Die Fürsprache Moses
Die Israeliten haben mit vollem Bewusstsein das Verhältnis zu ihrem Gott gekündigt. Infolgedessen begegnete ihnen Gott nun auf dem Boden, auf den sie sich gestellt hatten. „Da sprach der HERR zu Mose: Geh, steige hinab! Denn dein Volk, das du aus dem Land Ägypten heraufgeführt hast, hat sich verdorben. Sie sind schnell von dem Weg abgewichen, den ich ihnen geboten habe … Ich habe dieses Volk gesehen, und siehe, es ist ein hartnäckiges Volk; und nun lass mich, dass mein Zorn gegen sie entbrenne und ich sie vernichte; dich aber will ich zu einer großen Nation machen“ (V. 7–10).

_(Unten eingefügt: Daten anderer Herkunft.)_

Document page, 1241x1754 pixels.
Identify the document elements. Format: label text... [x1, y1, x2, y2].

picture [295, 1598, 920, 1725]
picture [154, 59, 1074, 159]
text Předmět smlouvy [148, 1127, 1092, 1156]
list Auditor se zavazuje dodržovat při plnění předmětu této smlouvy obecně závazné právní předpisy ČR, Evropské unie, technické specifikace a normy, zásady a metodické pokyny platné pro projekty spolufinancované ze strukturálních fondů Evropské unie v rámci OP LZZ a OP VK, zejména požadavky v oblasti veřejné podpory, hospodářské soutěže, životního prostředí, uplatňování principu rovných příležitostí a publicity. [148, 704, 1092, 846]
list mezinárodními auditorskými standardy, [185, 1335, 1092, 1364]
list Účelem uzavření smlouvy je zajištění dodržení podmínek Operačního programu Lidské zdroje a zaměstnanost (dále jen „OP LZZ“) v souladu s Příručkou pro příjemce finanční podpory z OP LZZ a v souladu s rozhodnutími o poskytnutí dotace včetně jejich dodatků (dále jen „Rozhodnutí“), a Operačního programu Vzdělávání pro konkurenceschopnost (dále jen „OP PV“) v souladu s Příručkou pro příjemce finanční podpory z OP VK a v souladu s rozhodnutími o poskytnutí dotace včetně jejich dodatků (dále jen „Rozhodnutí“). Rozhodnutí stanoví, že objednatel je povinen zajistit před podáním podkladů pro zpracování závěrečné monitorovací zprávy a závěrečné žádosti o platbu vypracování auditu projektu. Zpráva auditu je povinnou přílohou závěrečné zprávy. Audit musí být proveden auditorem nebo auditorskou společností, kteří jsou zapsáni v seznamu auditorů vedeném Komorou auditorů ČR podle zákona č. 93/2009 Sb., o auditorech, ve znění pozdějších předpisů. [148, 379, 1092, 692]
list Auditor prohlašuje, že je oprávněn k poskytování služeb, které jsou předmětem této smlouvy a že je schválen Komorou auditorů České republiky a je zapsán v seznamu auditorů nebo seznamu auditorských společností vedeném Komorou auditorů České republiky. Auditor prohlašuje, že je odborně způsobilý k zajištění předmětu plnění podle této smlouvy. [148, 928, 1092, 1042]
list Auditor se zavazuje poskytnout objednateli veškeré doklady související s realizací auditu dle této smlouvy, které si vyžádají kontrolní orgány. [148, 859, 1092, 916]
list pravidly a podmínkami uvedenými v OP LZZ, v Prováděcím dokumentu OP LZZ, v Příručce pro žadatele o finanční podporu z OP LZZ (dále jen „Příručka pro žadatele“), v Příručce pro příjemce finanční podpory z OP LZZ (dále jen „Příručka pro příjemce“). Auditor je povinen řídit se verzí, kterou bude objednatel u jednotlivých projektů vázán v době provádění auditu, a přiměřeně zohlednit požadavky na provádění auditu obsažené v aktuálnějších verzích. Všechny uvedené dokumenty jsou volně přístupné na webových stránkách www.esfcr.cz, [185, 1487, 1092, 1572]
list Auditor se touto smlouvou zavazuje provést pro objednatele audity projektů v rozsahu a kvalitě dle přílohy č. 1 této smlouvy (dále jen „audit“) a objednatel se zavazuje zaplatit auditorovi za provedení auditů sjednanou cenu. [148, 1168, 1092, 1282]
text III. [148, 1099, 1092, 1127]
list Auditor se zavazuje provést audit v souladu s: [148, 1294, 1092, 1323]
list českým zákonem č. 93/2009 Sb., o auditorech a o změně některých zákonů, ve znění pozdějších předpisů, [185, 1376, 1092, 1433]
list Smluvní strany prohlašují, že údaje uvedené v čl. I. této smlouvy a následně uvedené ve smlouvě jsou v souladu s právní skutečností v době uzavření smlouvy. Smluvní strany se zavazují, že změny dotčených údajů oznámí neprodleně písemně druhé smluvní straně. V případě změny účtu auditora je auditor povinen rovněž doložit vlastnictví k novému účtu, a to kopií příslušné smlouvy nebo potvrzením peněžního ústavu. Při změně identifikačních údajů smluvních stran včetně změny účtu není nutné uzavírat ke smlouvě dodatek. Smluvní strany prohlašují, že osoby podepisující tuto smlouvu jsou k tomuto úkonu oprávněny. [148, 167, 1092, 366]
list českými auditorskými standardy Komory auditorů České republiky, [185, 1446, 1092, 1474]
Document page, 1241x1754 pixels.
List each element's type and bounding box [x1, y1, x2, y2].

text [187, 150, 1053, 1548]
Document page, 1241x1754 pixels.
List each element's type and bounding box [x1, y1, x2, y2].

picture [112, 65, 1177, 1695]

Mit diesen Worten wurde Mose eine weite Tür geöffnet, aber er zeigt hier eine ungewöhnliche Gnade und eine sehr ähnliche Gesinnung wie jener Prophet, gleich ihm, den der Herr in späteren Tagen erwecken wollte (5. Mo 18,15). Er weigerte sich, etwas zu sein oder etwas zu empfangen ohne dieses Volk. Er verhandelt mit Gott auf dem Boden seiner eigenen Herrlichkeit und wirft das Volk auf ihn zurück mit den rührenden Worten: „Warum, HERR, sollte dein Zorn entbrennen gegen dein Volk, das du aus dem Land Ägypten herausgeführt hast mit großer Kraft und mit starker Hand? Warum sollten die Ägypter also sprechen: Zum Unglück hat er sie herausgeführt, um sie im Gebirge zu töten und sie von der Fläche des Erdbodens zu vernichten? Kehre um von der Glut deines Zorns und lass dich des Übels gegen dein Volk gereuen. Gedenke Abrahams, Isaaks und Israels, deiner Knechte, denen du bei dir selbst geschworen hast, und hast zu ihnen gesagt: Mehren will ich eure Nachkommen wie die Sterne des Himmels; und dieses ganze Land, von dem ich geredet habe, werde ich euren Nachkommen geben, dass sie es als Erbteil besitzen auf ewig“ (V. 11–13). Das war eine gewaltige Verteidigung. Die Herrlichkeit Gottes, die Ehre seines heiligen Namens, die Erfüllung seines Eidschwurs – das waren die Gründe, auf die Mose sich stützte, um den Zorn seines Herrn abzuwenden. In Israel konnte er nichts finden, worauf er seine Fürsprache hätte gründen können. Er fand alles in Gott selbst.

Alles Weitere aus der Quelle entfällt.